EXTRACT PROVIDED -
##############################

The Elmswood Farm High Court dispute, which remained unresolved as of June 2026, is one of dozens of active land disputes in Zimbabwe's peri-urban and farm-adjacent areas. Buyers who purchase properties in these zones without understanding the dispute history of surrounding land are taking a title risk that may only surface years later.

Published: June 2026. Legal references apply to the Constitution of Zimbabwe Amendment Act No. 20 of 2013, the Land Acquisition Act [Chapter 20:10], and the Deeds Registries Act [Chapter 20:05]. Farm boundary data and BIPPA information are sourced from verified parliamentary statements and court records. Consult a registered conveyancer before acting on any information in this article.
Elmswood Farm sits in Marondera, approximately 75 kilometres east of Harare. The case involves the Remainder of Lot 1 of Elmswood Farm, a property measuring between 866 and 886 hectares depending on the source document. The registered owner, confirmed by a deed of transfer produced in court proceedings, is Swandev Pvt Ltd.
At some point before 2026, the Municipality of Marondera moved onto the farm without a lawful agreement with Swandev, pegged residential stands, and sold them to home-seekers. Swandev approached the High Court seeking an interdict to stop the council from continuing to sell a property it did not own.

##############################

Records from a data collection

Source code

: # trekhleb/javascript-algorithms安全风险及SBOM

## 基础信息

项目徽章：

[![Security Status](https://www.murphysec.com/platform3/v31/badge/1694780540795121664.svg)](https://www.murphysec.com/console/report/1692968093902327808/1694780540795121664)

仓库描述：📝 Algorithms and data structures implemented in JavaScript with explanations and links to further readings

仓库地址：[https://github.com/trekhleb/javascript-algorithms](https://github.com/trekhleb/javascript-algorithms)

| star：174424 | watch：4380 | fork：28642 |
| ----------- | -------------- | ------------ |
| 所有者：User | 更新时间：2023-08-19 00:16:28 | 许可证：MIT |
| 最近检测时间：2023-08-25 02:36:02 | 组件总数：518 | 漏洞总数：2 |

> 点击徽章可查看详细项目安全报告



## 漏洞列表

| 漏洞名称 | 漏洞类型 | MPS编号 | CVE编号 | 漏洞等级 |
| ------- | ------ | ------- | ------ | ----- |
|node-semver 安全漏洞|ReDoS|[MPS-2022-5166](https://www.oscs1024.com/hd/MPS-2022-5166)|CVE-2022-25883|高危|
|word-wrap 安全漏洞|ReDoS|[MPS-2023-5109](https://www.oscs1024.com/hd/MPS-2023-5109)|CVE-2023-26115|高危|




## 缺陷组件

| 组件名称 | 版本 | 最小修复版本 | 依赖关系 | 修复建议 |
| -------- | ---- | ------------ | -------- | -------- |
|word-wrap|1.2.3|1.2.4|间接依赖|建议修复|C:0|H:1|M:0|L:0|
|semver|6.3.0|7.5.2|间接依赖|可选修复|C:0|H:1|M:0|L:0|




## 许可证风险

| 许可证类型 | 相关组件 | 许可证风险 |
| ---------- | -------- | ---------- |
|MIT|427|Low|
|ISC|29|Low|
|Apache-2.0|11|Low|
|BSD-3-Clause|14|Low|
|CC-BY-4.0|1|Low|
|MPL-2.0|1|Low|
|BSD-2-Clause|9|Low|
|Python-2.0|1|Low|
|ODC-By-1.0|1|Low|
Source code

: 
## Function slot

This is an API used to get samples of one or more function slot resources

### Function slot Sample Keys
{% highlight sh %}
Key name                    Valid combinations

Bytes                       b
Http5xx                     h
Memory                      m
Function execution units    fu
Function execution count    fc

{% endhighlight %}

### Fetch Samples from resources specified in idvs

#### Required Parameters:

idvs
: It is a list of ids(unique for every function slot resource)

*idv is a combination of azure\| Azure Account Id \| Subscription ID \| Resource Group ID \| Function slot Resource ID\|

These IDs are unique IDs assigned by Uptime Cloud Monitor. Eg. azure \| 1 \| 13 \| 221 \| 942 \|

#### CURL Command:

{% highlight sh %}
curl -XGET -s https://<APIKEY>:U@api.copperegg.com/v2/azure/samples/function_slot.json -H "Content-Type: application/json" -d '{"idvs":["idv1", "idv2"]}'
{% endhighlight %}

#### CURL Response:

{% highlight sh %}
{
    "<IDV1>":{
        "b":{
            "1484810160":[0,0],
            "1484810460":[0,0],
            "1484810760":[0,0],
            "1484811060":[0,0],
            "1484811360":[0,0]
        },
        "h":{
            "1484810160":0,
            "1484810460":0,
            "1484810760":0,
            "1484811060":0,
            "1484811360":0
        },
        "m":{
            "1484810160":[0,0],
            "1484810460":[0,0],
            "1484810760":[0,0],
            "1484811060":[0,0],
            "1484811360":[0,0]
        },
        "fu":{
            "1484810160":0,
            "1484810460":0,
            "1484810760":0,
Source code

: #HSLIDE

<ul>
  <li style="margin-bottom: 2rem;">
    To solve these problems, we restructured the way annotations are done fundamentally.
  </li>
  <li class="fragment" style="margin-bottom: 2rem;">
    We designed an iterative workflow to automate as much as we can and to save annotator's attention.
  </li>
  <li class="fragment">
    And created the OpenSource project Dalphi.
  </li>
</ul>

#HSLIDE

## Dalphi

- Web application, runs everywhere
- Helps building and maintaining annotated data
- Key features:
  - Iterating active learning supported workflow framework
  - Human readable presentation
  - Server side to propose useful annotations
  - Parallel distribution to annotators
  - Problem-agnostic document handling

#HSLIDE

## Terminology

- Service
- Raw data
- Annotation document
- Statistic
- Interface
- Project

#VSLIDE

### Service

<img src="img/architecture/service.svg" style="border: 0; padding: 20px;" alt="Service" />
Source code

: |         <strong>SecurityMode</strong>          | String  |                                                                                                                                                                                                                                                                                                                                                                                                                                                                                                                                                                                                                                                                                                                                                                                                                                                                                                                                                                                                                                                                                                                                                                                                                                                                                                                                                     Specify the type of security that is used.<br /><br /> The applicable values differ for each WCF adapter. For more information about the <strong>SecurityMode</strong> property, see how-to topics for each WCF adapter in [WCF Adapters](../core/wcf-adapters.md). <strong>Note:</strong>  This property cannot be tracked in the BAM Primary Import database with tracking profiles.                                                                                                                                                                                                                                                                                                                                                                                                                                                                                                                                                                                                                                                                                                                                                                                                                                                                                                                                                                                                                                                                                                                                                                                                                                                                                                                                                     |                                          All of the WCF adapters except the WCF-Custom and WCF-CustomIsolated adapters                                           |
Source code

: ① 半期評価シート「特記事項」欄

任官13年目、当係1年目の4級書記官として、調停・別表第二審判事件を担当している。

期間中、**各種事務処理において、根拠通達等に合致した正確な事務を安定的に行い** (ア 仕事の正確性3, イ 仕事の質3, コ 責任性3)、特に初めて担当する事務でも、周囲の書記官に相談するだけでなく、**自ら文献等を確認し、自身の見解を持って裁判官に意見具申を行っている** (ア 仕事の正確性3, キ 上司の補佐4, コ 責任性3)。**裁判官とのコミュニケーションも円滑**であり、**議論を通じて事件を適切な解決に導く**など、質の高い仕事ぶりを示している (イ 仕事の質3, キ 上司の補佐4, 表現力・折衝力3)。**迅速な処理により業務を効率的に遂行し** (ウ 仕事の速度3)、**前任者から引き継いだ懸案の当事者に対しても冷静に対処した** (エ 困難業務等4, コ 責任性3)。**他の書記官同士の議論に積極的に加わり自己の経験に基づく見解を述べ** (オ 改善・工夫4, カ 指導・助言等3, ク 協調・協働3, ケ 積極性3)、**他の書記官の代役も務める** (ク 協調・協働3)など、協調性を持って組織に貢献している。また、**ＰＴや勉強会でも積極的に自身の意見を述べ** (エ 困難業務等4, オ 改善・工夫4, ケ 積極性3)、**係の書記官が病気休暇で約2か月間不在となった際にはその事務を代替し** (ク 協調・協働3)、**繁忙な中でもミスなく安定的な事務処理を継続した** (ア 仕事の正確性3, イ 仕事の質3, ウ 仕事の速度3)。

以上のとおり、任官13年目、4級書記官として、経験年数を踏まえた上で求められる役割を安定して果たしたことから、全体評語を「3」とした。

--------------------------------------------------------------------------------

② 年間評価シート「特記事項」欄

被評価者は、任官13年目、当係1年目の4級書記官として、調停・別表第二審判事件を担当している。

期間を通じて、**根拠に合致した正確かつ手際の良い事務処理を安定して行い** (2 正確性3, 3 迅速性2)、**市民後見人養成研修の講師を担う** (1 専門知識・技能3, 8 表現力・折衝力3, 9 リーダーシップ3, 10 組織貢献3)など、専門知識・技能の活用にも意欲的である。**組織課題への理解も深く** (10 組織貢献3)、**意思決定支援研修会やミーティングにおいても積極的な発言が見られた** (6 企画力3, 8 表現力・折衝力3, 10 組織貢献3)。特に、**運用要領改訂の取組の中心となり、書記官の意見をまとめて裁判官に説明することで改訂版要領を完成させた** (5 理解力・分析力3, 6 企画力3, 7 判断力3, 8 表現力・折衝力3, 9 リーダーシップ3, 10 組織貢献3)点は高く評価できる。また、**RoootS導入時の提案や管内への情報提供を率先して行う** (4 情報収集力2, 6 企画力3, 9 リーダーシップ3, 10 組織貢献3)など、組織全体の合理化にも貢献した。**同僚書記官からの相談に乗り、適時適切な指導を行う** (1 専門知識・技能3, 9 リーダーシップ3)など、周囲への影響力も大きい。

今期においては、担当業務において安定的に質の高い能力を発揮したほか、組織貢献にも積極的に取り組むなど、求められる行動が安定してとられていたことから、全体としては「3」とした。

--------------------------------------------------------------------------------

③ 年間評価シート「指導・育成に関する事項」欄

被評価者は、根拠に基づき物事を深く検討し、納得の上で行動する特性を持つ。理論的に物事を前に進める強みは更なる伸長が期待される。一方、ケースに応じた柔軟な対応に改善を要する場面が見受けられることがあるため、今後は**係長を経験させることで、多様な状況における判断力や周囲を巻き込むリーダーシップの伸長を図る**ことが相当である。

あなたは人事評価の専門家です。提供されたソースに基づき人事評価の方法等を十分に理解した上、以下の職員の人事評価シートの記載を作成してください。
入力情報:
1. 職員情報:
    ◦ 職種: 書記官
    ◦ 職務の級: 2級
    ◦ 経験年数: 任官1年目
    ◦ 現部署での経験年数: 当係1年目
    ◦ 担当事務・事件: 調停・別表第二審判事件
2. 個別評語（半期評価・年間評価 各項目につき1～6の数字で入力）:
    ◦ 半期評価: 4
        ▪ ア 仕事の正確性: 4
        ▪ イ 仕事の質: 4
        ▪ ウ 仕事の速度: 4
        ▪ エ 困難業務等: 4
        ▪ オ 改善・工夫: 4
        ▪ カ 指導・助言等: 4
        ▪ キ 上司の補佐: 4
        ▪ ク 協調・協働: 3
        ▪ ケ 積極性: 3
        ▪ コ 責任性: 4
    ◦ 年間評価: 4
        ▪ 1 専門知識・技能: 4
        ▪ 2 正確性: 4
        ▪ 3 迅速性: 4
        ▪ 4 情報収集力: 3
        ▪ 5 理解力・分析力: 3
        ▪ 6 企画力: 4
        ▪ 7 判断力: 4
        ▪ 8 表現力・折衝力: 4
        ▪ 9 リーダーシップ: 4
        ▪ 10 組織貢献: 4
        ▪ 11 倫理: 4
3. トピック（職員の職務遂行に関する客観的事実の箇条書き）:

##############################

JOB 1 - Extract every line of the entries that contains the string "Service". Case counts.
JOB 2 - Resume the article on the Elmswood Farm land dispute, starting after its last sentence.

EXERCISE RESPONSE 1 -
- Service
### Service
<img src="img/architecture/service.svg" style="border: 0; padding: 20px;" alt="Service" />

EXERCISE RESPONSE 2 -
On February 12, 2026, High Court Justice Joel Mambara granted a final interdict in favour of Swandev. The ruling stated that "the applicant has demonstrated a clear right of ownership in the property" and that the municipality had been "advertising and selling stands on the property without the owner's consent and without any joint venture agreement." The municipality's title claim was rejected.
Marondera Municipality filed an appeal with the Supreme Court. That appeal was dismissed in March 2026 for non-compliance with Rule 24(11) of the Supreme Court Rules 2025: the municipality had failed to inspect the record within the time specified, and the appeal was treated as abandoned.
The dispute did not end there. On May 5, 2026, High Court Justice Fatima Maxwell issued a fresh interdict barring both Marondera Municipality and Swandev Pvt Ltd from the property, pending the finalisation of a separate appeal before the Supreme Court. The court further directed the Zimbabwe Republic Police to enforce the order. As of early June 2026, the land remains contested in the courts despite a final High Court ruling already having been issued in Swandev's favour.
Three distinct parties have at various points claimed interests in Elmswood Farm: Swandev Pvt Ltd as the registered deed holder; the Municipality of Marondera as the authority that pegged and sold stands; and war veteran John Fadzisayi Jani, who held a separate claim over a 46.8-hectare portion of the farm and proposed a multi-billion-dollar cyber city development there. Marondera Rural District Council added a further complication by writing to Jani to request outstanding rates arrears on the farm, implicitly recognising him as responsible for the land in a way that conflicted with the municipality's position.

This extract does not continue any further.